Sunday, August 29, 2010

How Can I Explain?

Pictures Worth 1,000 Words

Sometimes I see
some incredibly descriptive images while I am scanning the world with my laptop.


Photo by Jon Nazca (Reuters) 
Pedro Muriel, decked out in a silver and purple bullfighters suit, was still able to walk to the infirmary after the bull insulted his manliness.

What's In A Word?
The following is from a NYT article, (HERE), that examines how language shapes our view of the world.

"In recent years, various experiments have shown that grammatical genders can shape the feelings and associations of speakers toward objects around them. In the 1990s, for example, psychologists compared associations between speakers of German and Spanish. There are many inanimate nouns whose genders in the two languages are reversed. A German bridge is feminine (die Brücke), for instance, but el puente is masculine in Spanish; and the same goes for clocks, apartments, forks, newspapers, pockets, shoulders, stamps, tickets, violins, the sun, the world and love. On the other hand, an apple is masculine for Germans but feminine in Spanish, and so are chairs, brooms, butterflies, keys, mountains, stars, tables, wars, rain and garbage. When speakers were asked to grade various objects on a range of characteristics, Spanish speakers deemed bridges, clocks and violins to have more “manly properties” like strength, but Germans tended to think of them as more slender or elegant. With objects like mountains or chairs, which are “he” in German but “she” in Spanish, the effect was reversed."

Records from a collection:

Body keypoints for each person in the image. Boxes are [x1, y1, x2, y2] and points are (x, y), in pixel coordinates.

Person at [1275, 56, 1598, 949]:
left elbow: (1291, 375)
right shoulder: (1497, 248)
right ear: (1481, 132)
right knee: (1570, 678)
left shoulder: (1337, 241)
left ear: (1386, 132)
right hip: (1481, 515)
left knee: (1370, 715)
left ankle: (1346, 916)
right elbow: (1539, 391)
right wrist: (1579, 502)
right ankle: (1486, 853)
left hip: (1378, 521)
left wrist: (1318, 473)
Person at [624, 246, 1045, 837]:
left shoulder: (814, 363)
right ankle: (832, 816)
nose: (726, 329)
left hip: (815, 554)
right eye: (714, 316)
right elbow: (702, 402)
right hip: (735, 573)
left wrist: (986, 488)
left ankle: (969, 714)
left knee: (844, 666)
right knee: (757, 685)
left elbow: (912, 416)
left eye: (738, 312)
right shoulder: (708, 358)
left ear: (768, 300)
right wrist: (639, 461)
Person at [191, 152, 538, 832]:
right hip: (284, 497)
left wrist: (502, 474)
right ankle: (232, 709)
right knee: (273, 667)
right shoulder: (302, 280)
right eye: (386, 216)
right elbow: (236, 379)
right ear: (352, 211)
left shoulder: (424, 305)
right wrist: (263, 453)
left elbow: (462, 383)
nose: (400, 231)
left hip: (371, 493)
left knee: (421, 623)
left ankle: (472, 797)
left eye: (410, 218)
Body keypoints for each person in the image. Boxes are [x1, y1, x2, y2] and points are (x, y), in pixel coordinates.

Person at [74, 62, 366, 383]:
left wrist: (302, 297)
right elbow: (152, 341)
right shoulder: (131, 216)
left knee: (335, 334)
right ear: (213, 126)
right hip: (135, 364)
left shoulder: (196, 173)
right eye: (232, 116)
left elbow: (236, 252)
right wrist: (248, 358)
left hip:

__Instructions for the task__: Extract the passage of the blog post starting with "How Can I Explain?" and going on through "insulted his manliness.". Rely only on the blog post for this work.

__Task response__:
How Can I Explain?

Pictures Worth 1,000 Words

Sometimes I see
some incredibly descriptive images while I am scanning the world with my laptop.


Photo by Jon Nazca (Reuters) 
Pedro Muriel, decked out in a silver and purple bullfighters suit, was still able to walk to the infirmary after the bull insulted his manliness.